Bed Bath & Beyond’s efforts to improve profitability hurt sales

  • Written by MarketWatch
  • Published in Economics

Bed Bath & Beyond Inc. is taking steps to improve its profitability, but is hurting its sales in the process.

The home goods retailer reported fourth-quarter[1] adjusted earnings per share of $1.20, beating the FactSet consensus of $1.11. But same-store sales fell 1.4%, and there was an 11% decline in sales to $3.33 billion, in line with FactSet expectations.

The results first sent shares higher in after-hours trading, but the stock took a 9.4% tumble on Thursday.
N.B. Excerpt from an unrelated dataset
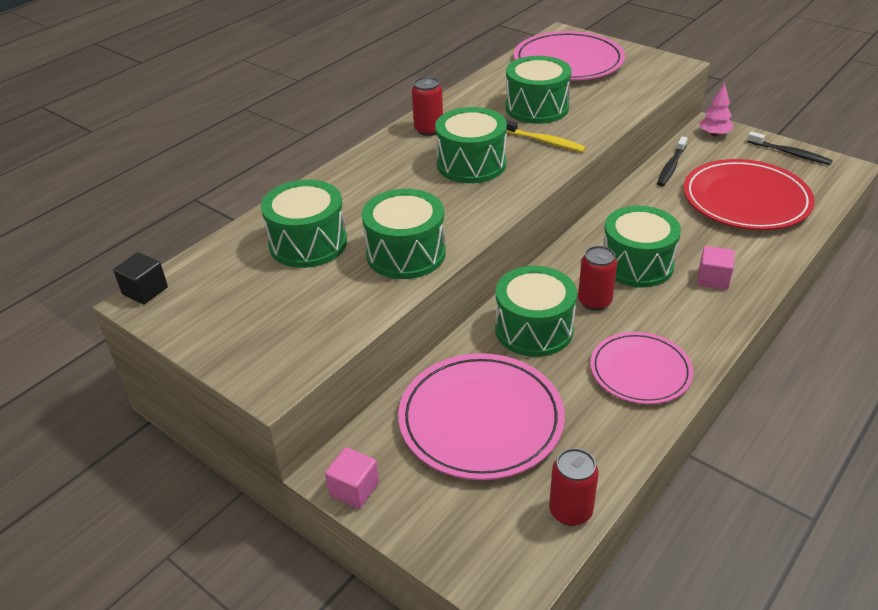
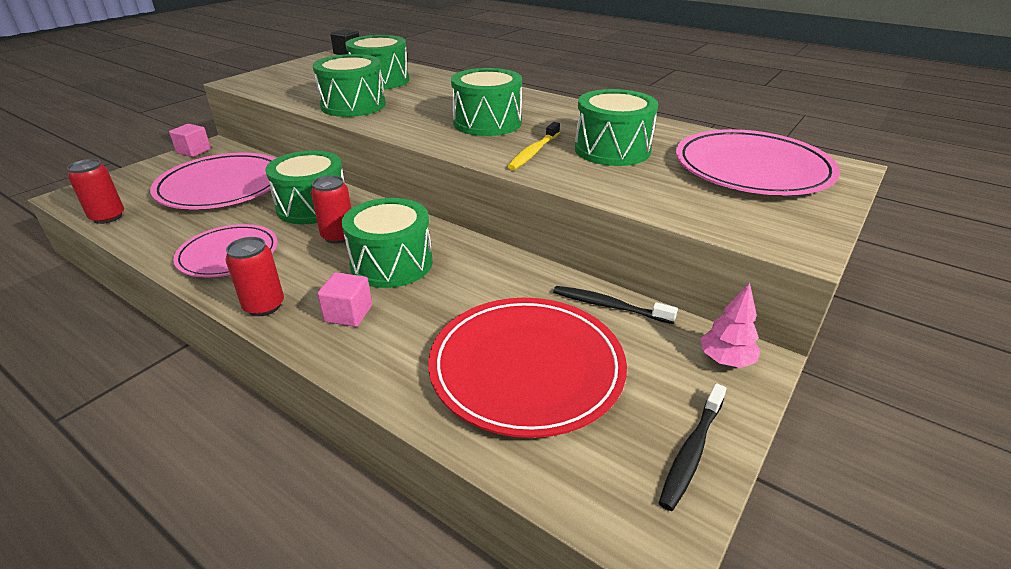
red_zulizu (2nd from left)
There are a number of initiatives and new technologies at work to turn around the business, though there are side effects.

Read: From eyelash extensions to a ride on a slide - department stores rethink what it means to have it all[2]

“Of course, actions like these do have a near-term impact on sales, but they benefit our overall profitability,” said Chief Executive Steven Temares on the earnings call, according to a FactSet transcript, referring to a coupon strategy that limits the availability of discounts.

“In advertising, we plan to continue to improve the efficiency of our direct mail events and digital marketing as we continued to manage the business with a bias toward profitability over near-term sales,” he said.

Wedbush thinks the road to higher profits will be “challenging” as competition online and continued investments take a toll. Analysts maintained their neutral stock rating but raised their $14 price target to $19.

“The decision to prioritize long-term profitability with Bed Bath & Beyond BBBY, -9.56%[3]   electing to raise its free shipping threshold, limit its coupon offerings and narrow its assortment to more profitable items likely hampered sales growth as well,” Wedbush wrote.

Analysts say that Bed Bath & Beyond is moving in the right direction, albeit slowly. In addition, activist investors[4] are applying pressure.

See: Amazon’s Whole Foods price cuts aim to build a ‘Costco-like’ relationship with Prime members[5]

“Despite the negative performance, we still believe that from a pure stock perspective the near-term risk/reward is favorable given the activist investor campaign,” wrote Raymond James. “With the upcoming proxy voting season approaching, we see more potential catalysts to drive Bed Bath & Beyond higher over the next few months.”

Raymond James rates Bed Bath & Beyond strong buy with a $20 target price.

Activists Legion Partners Holdings, LLC, Macellum Advisors GP and Ancora Advisors LLC oppose the steps Bed Bath & Beyond discussed during its earnings call.

“In our view, it does not make sense to make any couponing adjustments prior to executing on initiatives that would fundamentally improve the in-store experience for customers and drive retail traffic,” they said in a letter posted Wednesday.